WASHINGTON — President Joe Biden had long pledged that he would not pardon his son, Hunter, who was set to be sentenced this month for gun and tax convictions. But on Sunday, the president did it anyway.
The sweeping pardon covers not only Hunter Biden’s convictions in two cases in Delaware and California, but also any other “offenses against the United States which he has committed or may have committed or taken part in during the period from January 1, 2014 through December 1, 2024.”
Biden is hardly the first president to deploy his pardon powers to benefit those close to him. But it was still a surprising reversal for a man who pledged to restore norms and respect for the rule of law.
The U.S. Constitution says that a president has the power to grant clemency, which includes both pardons and commutations. A pardon forgives federal criminal offenses; a commutation reduces penalties but isn’t as sweeping. The power has its roots in English law - the king could grant mercy to anyone - and it made it over the ocean to the American colonies and stuck around. The U.S. Supreme Court has found the presidential pardon authority to be very broad. And presidents use the power a lot: Donald Trump granted 237 acts of clemency during his four years in office and Barack Obama granted clemency 1,927 times in his eight years. Presidents have forgiven drug offenses, fraud convictions and Vietnam-era draft dodgers, among many other things.
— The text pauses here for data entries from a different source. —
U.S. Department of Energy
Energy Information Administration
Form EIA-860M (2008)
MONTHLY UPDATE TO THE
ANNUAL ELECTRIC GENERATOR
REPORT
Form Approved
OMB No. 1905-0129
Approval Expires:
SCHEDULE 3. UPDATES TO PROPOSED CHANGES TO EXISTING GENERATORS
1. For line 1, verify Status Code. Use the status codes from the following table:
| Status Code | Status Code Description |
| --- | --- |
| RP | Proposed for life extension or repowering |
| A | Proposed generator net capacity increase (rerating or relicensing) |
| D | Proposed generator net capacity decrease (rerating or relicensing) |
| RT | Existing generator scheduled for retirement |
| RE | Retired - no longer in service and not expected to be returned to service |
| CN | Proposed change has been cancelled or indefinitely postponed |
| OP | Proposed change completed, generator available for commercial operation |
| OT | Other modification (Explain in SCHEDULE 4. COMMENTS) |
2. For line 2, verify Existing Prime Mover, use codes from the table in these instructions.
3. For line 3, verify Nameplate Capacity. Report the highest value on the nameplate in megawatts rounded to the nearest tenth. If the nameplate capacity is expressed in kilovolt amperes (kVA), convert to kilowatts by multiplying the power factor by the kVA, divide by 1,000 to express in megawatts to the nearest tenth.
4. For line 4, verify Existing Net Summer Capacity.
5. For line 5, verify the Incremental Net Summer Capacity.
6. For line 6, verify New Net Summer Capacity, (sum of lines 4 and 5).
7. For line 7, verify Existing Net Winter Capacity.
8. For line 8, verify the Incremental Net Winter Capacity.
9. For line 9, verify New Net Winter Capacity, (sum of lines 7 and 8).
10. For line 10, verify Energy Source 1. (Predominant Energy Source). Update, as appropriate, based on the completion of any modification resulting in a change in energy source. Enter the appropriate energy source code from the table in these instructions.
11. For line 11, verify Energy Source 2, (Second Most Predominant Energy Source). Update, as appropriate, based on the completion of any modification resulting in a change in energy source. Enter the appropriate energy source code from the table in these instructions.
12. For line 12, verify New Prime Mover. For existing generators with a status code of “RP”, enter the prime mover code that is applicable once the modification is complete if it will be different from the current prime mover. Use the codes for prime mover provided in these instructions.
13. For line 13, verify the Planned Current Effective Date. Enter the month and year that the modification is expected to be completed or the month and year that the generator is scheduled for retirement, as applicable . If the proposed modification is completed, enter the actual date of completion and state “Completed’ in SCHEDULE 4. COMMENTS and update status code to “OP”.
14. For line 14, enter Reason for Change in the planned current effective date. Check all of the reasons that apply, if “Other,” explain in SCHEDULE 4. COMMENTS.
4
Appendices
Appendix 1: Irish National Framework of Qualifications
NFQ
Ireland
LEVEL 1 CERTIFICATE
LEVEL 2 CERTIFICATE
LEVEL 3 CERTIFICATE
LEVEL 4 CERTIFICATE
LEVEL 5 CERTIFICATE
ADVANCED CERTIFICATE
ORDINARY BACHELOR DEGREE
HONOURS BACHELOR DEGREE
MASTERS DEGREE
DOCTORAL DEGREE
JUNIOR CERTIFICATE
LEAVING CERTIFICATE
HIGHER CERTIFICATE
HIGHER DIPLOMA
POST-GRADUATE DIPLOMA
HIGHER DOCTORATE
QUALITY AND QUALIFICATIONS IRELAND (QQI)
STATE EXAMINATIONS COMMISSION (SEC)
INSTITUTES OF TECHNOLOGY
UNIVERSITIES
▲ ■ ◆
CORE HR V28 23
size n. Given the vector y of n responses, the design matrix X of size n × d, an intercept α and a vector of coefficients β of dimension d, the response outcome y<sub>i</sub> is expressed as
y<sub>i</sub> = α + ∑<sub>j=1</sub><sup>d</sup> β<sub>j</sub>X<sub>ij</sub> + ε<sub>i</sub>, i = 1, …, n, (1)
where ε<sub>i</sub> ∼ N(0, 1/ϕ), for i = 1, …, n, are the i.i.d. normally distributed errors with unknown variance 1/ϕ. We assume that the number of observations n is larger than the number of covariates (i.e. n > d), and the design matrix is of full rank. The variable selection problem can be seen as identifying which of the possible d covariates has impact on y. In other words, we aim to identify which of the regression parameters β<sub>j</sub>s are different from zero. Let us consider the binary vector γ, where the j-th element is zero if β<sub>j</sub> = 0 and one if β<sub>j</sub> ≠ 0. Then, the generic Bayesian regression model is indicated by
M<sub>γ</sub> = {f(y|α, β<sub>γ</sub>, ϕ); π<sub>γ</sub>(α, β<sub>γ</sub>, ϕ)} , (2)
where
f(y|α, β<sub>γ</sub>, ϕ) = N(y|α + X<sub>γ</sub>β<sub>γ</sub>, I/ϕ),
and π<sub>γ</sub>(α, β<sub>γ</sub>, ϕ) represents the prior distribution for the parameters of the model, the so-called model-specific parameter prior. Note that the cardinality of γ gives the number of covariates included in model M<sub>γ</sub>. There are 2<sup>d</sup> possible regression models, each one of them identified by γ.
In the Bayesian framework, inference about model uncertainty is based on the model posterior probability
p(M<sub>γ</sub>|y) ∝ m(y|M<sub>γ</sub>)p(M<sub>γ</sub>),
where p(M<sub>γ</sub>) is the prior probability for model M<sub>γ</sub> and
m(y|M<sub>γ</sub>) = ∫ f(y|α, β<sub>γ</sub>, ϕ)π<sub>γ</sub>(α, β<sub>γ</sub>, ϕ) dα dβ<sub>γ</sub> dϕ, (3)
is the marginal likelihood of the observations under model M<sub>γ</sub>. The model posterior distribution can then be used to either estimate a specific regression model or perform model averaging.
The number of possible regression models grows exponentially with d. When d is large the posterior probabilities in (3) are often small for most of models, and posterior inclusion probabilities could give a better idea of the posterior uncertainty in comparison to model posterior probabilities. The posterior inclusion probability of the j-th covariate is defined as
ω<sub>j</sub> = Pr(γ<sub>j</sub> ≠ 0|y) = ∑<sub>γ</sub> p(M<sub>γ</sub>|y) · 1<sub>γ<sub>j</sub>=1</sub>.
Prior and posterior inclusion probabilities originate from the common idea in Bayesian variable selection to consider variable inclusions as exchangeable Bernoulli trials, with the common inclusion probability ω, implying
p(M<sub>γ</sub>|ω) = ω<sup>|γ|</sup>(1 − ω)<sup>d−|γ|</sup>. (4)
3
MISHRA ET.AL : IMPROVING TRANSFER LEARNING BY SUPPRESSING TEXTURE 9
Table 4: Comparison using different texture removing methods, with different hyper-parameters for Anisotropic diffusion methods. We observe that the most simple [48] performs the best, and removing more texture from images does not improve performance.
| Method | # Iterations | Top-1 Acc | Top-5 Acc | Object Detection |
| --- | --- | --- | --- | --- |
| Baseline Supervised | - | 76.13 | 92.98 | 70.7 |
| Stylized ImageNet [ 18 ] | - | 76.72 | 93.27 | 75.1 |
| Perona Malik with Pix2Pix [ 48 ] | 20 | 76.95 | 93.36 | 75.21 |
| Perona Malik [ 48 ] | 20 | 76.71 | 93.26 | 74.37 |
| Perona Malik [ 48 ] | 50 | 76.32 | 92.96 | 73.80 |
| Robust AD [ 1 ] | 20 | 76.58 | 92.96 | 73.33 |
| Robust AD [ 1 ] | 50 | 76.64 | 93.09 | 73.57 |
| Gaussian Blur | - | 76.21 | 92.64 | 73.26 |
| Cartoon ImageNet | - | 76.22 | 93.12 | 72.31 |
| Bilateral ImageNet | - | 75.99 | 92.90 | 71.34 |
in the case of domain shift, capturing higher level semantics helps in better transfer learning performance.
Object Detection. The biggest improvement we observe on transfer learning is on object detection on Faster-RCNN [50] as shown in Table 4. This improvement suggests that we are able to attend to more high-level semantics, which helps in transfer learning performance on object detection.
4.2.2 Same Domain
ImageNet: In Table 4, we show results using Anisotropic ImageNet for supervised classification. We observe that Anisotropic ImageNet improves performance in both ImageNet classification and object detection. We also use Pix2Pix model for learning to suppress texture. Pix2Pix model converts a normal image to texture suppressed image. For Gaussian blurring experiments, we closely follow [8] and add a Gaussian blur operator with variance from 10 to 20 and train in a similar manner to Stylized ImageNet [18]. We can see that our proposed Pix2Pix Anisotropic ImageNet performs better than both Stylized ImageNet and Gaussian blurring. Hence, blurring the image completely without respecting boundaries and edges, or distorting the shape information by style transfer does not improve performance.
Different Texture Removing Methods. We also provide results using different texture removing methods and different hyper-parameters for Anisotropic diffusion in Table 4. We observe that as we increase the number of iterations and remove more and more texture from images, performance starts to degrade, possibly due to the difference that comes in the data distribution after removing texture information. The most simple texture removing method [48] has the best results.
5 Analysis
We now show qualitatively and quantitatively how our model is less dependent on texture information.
But a president can only grant pardons for federal offenses, not state ones. Impeachment convictions also aren’t pardonable.
Hunter Biden was convicted in June of lying on a federal form when he purchased a gun in 2018 and swore that he wasn’t a drug user. Just months later, he pleaded guilty to charges accusing him of a scheme to avoid paying at least $1.4 million in taxes. Prosecutors alleged he lived lavishly while flouting the tax law, spending his cash on things like strippers and luxury hotels - “in short, everything but his taxes.”
Both cases stemmed from a period in Hunter Biden’s life in which he struggled with drug and alcohol abuse before becoming sober in 2019.
After the gun trial aired salacious and unflattering details about Hunter Biden’s life, the president’s son said he agreed to plead guilty to the tax charges to spare his family another embarrassing criminal trial.
The tax trial was also expected to showcase details about Hunter Biden’s foreign business dealings, which Republicans have seized on to try to paint the Biden family as corrupt.
Hunter Biden was supposed to be sentenced this month in the two cases by judges in California and Delaware who were nominated to the bench by Trump.
Special counsel David Weiss’ office had not said whether prosecutors had planned to seek prison time. The tax charges carried up to 17 years behind bars and the gun charges were punishable by up to 25 years in prison, though federal sentencing guidelines were expected to call for far less time and it was possible the younger Biden would have avoided prison time entirely.
Yes. Hunter Biden has been under federal investigation since 2020. He reached a deal with federal prosecutors and was supposed to plead guilty last year to misdemeanor tax offenses and would have avoided prosecution in the gun case as long he stayed out of trouble for two years.
But the plea hearing quickly unraveled when the judge raised concerns about unusual aspects of the deal. He was subsequently indicted in the two cases, and he’s claimed that he was singled out because he is the president’s son.
The president told reporters earlier this summer that he would not pardon his son.
“I’m extremely proud of my son Hunter. He has overcome an addiction. He is one of the brightest, most decent men I know,” he said. “I abide by the jury decision. I will do that and I will not pardon him.”
White House press secretary Karine Jean-Pierre said as recently as Nov. 8 that Biden would not pardon his son.
In his statement Sunday, Biden said that his son had been “selectively, and unfairly, prosecuted.” Biden has been concerned - as Hunter Biden was - about his political adversaries.
Also, the president is no longer running for office. He made his no-pardon pledge before he dropped out of the presidential race in June.
In his statement, the president said it was clear that his son was treated differently from other defendants in similar predicaments. The plea deal unraveled and Biden’s political opponents took credit for pressuring the process, he said.
“No reasonable person who looks at the facts of Hunter’s cases can reach any other conclusion than Hunter was singled out only because he is my son - and that is wrong. There has been an effort to break Hunter - who has been five and a half years sober, even in the face of unrelenting attacks and selective prosecution. In trying to break Hunter, they’ve tried to break me - and there’s no reason to believe it will stop here. Enough is enough.”
Yes. In his final weeks in office, Trump pardoned Charles Kushner, the father of his son-in law, Jared Kushner. He also pardoned multiple allies convicted in special counsel Robert Mueller’s Russia investigation. Trump over the weekend announced plans to nominate the elder Kushner to be the U.S. envoy to France in his next administration.
President Bill Clinton pardoned his half-brother Roger Clinton in 2001, after he had completed a prison term for drug charges. Clinton also pardoned his former business partner Susan McDougal, who had been sentenced to two years in prison for her role in the Whitewater real estate deal.